Re: [PATCH] sched/fair: Remove sd->nohz_idle

From: K Prateek Nayak

Date: Fri Feb 27 2026 - 12:33:23 EST


Hello Vincent,

On 2/27/2026 10:17 PM, Vincent Guittot wrote:
> sd->nohz_idle is used to call once inc|dec of &sd->shared->nr_busy_cpus
> when entering or leaving idle state but the call to
> set_cpu_sd_state_idle|busy is already protected by rq->nohz_tick_stopped
> being already set or clear.
>
> Remove the useless sd->nohz_idle field which equals !rq->nohz_tick_stopped.

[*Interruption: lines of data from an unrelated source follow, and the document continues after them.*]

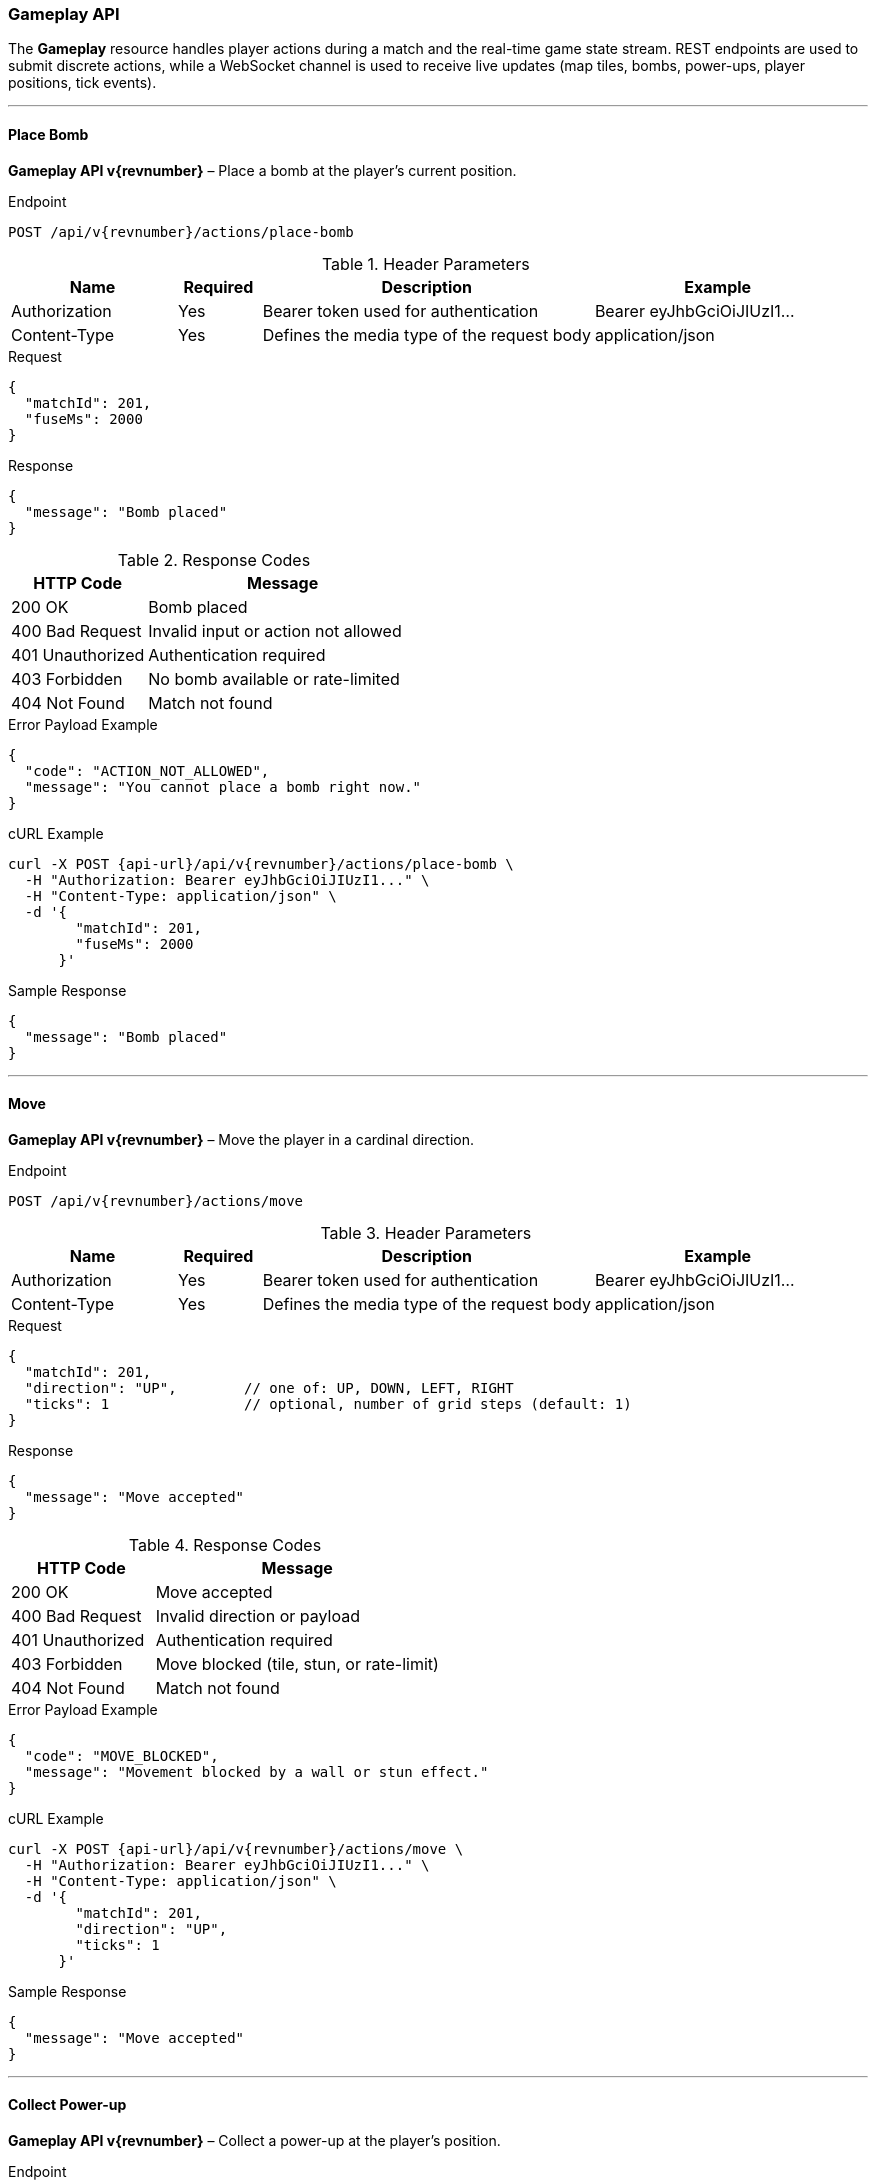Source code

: === Gameplay API

The *Gameplay* resource handles player actions during a match and the real-time
game state stream. REST endpoints are used to submit discrete actions, while a
WebSocket channel is used to receive live updates (map tiles, bombs, power-ups,
player positions, tick events).

'''

==== Place Bomb

*Gameplay API v{revnumber}* – Place a bomb at the player’s current position.

.Endpoint
[source,http,subs="attributes"]
----
POST /api/v{revnumber}/actions/place-bomb
----

.Header Parameters
[options="header",cols="2,1,4,3"]
|===
|Name |Required |Description |Example
|Authorization |Yes |Bearer token used for authentication |Bearer eyJhbGciOiJIUzI1...
|Content-Type |Yes |Defines the media type of the request body |application/json
|===

.Request
[source,json]
----
{
  "matchId": 201,
  "fuseMs": 2000
}
----

.Response
[source,json]
----
{
  "message": "Bomb placed"
}
----

.Response Codes
[options="header",cols="1,2"]
|===
|HTTP Code |Message
|200 OK |Bomb placed
|400 Bad Request |Invalid input or action not allowed
|401 Unauthorized |Authentication required
|403 Forbidden |No bomb available or rate-limited
|404 Not Found |Match not found
|===

.Error Payload Example
[source, json]
----
{
  "code": "ACTION_NOT_ALLOWED",
  "message": "You cannot place a bomb right now."
}
----

.cURL Example
[source,bash,subs="attributes"]
----
curl -X POST {api-url}/api/v{revnumber}/actions/place-bomb \
  -H "Authorization: Bearer eyJhbGciOiJIUzI1..." \
  -H "Content-Type: application/json" \
  -d '{
        "matchId": 201,
        "fuseMs": 2000
      }'
----

.Sample Response
[source, json]
----
{
  "message": "Bomb placed"
}
----

'''

==== Move

*Gameplay API v{revnumber}* – Move the player in a cardinal direction.

.Endpoint
[source,http,subs="attributes"]
----
POST /api/v{revnumber}/actions/move
----

.Header Parameters
[options="header",cols="2,1,4,3"]
|===
|Name |Required |Description |Example
|Authorization |Yes |Bearer token used for authentication |Bearer eyJhbGciOiJIUzI1...
|Content-Type |Yes |Defines the media type of the request body |application/json
|===

.Request
[source, json]
----
{
  "matchId": 201,
  "direction": "UP",        // one of: UP, DOWN, LEFT, RIGHT
  "ticks": 1                // optional, number of grid steps (default: 1)
}
----

.Response
[source, json]
----
{
  "message": "Move accepted"
}
----

.Response Codes
[options="header",cols="1,2"]
|===
|HTTP Code |Message
|200 OK |Move accepted
|400 Bad Request |Invalid direction or payload
|401 Unauthorized |Authentication required
|403 Forbidden |Move blocked (tile, stun, or rate-limit)
|404 Not Found |Match not found
|===

.Error Payload Example
[source, json]
----
{
  "code": "MOVE_BLOCKED",
  "message": "Movement blocked by a wall or stun effect."
}
----

.cURL Example
[source,bash,subs="attributes"]
----
curl -X POST {api-url}/api/v{revnumber}/actions/move \
  -H "Authorization: Bearer eyJhbGciOiJIUzI1..." \
  -H "Content-Type: application/json" \
  -d '{
        "matchId": 201,
        "direction": "UP",
        "ticks": 1
      }'
----

.Sample Response
[source, json]
----
{
  "message": "Move accepted"
}
----

'''

==== Collect Power-up

*Gameplay API v{revnumber}* – Collect a power-up at the player’s position.

.Endpoint
[source,http,subs="attributes"]
----
POST /api/v{revnumber}/actions/collect-powerup
----

.Header Parameters
[options="header",cols="2,1,4,3"]
|===
|Name |Required |Description |Example
|Authorization |Yes |Bearer token used for authentication |Bearer eyJhbGciOiJIUzI1...
|Content-Type |Yes |Defines the media type of the request body |application/json
|===

.Request
[source, json]
----
{
  "matchId": 201
}
----

.Response
[source, json]
----
{
  "message": "Power-up collected"
}
----

.Response Codes
[options="header",cols="1,2"]
|===
|HTTP Code |Message
|200 OK |Power-up collected
|400 Bad Request |No power-up available to collect
|401 Unauthorized |Authentication required
|404 Not Found |Match not found
|===

.Error Payload Example
[source, json]
----
{
  "code": "NO_POWERUP",
  "message": "There is no power-up at your position."
}
----

.cURL Example
[source,bash,subs="attributes"]
----
curl -X POST {api-url}/api/v{revnumber}/actions/collect-powerup \
  -H "Authorization: Bearer eyJhbGciOiJIUzI1..." \
  -H "Content-Type: application/json" \
  -d '{ "matchId": 201 }'
----

.Sample Response
[source, json]
----
{
  "message": "Power-up collected"
}
----

'''

==== Realtime Game Stream (WebSocket)

*Gameplay API v{revnumber}* – Subscribe to real-time match updates:
map diffs, bomb timers/explosions, power-up spawns, player movements,
and end-of-match events.

.Endpoint
[source,http,subs="attributes"]
----
WS /ws/v{revnumber}/game
----

.Header Parameters
[options="header",cols="2,1,4,3"]
|===
|Name |Required |Description |Example
|Sec-WebSocket-Protocol |Yes |JWT passed via subprotocol (or query param) |Bearer.<JWT>
|Authorization |No |Alternative: Bearer token as HTTP header during upgrade |Bearer eyJhbGciOiJIUzI1...
|===

.Connection Examples
[source,bash,subs="attributes"]
----
# wscat (subprotocol carries the token)
wscat -c "{ws-url}/ws/v{revnumber}/game?matchId=201" -H "Sec-WebSocket-Protocol: Bearer.JWT"

# JavaScript (browser)
const socket = new WebSocket("{wss-url}/ws/v{revnumber}/game?matchId=201", "Bearer." + accessToken);
socket.onmessage = (e) => console.log(JSON.parse(e.data));
----

.Server Messages (examples)
[source,json]
----
[
  { "type": "TICK", "ts": "2025-10-03T15:20:10Z" },
  { "type": "MAP_DIFF", "changes": [ { "x": 5, "y": 7, "tile": "EMPTY" } ] },
  { "type": "BOMB_PLANTED", "by": 12, "x": 3, "y": 4, "fuseMs": 2000 },
  { "type": "BOMB_EXPLODED", "by": 12, "at": [3,4], "affected": [[3,3],[3,5],[2,4],[4,4]] },
  { "type": "POWERUP_COLLECTED", "by": 12, "kind": "BOMB_UP" },
  { "type": "PLAYER_MOVED", "id": 12, "x": 6, "y": 4, "dir": "RIGHT" },
  { "type": "MATCH_ENDED", "winner": 12, "reason": "LAST_PLAYER_STANDING" }
]
----

.Response Codes
[options="header",cols="1,2"]
|===
|HTTP Code |Message
|101 Switching Protocols |WebSocket upgrade successful
|400 Bad Request |Missing matchId or invalid parameters
|401 Unauthorized |Missing/invalid token
|403 Forbidden |Not a participant of the match
|404 Not Found |Match not found
|===

.Error Payload Example
[source, json]
----
{
  "code": "UNAUTHORIZED",
  "message": "Missing or invalid token for WebSocket connection."
}
----

.Notes
* Use `matchId` as a required query parameter to scope the stream.
* Rate limiting may apply for action endpoints; clients should handle `429 Too Many Requests` if configured.
* Keep REST for commands; use WebSocket for state updates to minimize latency.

I had looked at this recently and I believe the following is
possible with hotplug/cpuset:

CPU0 CPU1
==== ====

nohz_balance_enter_idle()
atomic_dec(&sd->shared->nr_busy_cpus);
... /* Idle */
/* Sched domains are rebuilt */
atomic_set(&sd->shared->nr_busy_cpus, sd_weight);
update_top_cache_domain(0 /* CPU0 */)
sd = highest_flag_domain(cpu, SD_SHARE_LLC);
rcu_assign_pointer(per_cpu(sd_llc, cpu), sd); /* For CPU0 */
... /* Exits idle */
...
... /* First tick hits */
/* Exits idle; First tick hits */
if (rq->nohz_tick_stopped) /* True */
nohz_balance_exit_idle()
set_cpu_sd_state_busy()
atomic_inc(&sd->shared->nr_busy_cpus) /* !!! Crosses sd_weight !!! */


I feel this per-SD indicator is necessary to avoid this scenario.
Is it fixed in some other way that I haven't realised yet?

--
Thanks and Regards,
Prateek